(427e) Incorporating Electrode-Electrolyte Interfacial Effects on the Specific Adsorption of Ions on Late Transition Metal Surfaces Using a Combined DFT/FF-MD Approach | AIChE

(427e) Incorporating Electrode-Electrolyte Interfacial Effects on the Specific Adsorption of Ions on Late Transition Metal Surfaces Using a Combined DFT/FF-MD Approach

Authors 

Wong, A. - Presenter, The Pennsylvania State University
Tran, B., Pennsylvania State University
Agrawal, N., Pennsylvania State University
Milner, S. T., The Pennsylvania State University
Janik, M., The Pennsylvania State University
Ions within the electrolyte have pronounced effects on the kinetics of electrocatalytic reactions in batteries, fuel cells, and electrolysis cells. Specific ion adsorption can competitively adsorb to active sites and interact strongly with the interfacial electric field, altering the interfacial structure of the electrochemical double layer (EDL). Incorporating the effects of the local electric field and interfacial solvation on specific ion adsorption is important in the development of electrocatalysts. Our group has previously developed a compartmentalized Helmholtz approach to model elementary electrocatalytic reaction energetics and activation barriers, where barriers of species with large changes in dipole moments (for NH* to NH2*) are sensitive to the EDL properties. We extend this compartmentalized approach to investigate the potential dependence of ion specific adsorption equilibrium. We used DFT calculations to quantify the specific interactions between (hydrated) ions and the electrode surface, and between ions and specific solvent molecules. Force-field molecular dynamics (FF-MD) simulations are then used to evaluate extended ion-solvent and ion-electrified interface interactions, which the predicted EDL properties are then used to inform the compartmentalized model that evaluates the impact of EDL dielectric polarizability and electric field distributions on ion adsorption.

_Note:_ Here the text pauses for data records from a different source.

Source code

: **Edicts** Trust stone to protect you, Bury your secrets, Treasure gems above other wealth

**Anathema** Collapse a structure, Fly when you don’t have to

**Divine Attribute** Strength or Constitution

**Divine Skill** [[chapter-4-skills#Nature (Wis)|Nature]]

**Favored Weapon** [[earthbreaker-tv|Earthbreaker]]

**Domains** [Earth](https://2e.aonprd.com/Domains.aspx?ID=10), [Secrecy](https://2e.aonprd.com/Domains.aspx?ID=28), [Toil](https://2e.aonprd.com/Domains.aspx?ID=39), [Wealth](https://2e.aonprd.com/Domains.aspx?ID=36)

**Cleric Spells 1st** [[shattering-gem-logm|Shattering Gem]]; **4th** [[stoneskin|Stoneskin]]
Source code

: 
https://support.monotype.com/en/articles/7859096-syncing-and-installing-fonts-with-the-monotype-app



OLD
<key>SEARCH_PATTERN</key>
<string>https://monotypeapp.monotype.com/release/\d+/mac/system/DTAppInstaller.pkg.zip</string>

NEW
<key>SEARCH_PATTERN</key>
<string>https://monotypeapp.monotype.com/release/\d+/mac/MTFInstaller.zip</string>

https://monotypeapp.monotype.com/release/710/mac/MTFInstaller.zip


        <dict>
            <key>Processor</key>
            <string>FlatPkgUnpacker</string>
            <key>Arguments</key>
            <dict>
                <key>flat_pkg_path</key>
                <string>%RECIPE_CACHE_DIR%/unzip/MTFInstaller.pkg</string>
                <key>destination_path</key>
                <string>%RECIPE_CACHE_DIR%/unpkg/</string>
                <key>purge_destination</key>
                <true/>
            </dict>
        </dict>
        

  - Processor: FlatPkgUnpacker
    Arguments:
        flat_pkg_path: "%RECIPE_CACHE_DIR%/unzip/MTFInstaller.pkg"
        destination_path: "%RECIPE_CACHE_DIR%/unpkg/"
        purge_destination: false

We determined the equilibrium adsorption potential where specific adsorption of anions and alkali earth metal ions would adsorb across a series of late transition metal surfaces. We observed that adsorption equilibrium potentials can vary by over 1 V depending on the approach used to include EDL effects, varying from implicit solvation models, explicit H2O molecules, or from a FF-MD description. Incorporation of the interactions between the local electric field effects and the ions significantly affect the adsorption energies of ions with larger surface dipole moments. The solvent structures around the ions and how they change with applied potential are investigated using FF-MD to correlate their effects to the adsorption of ions.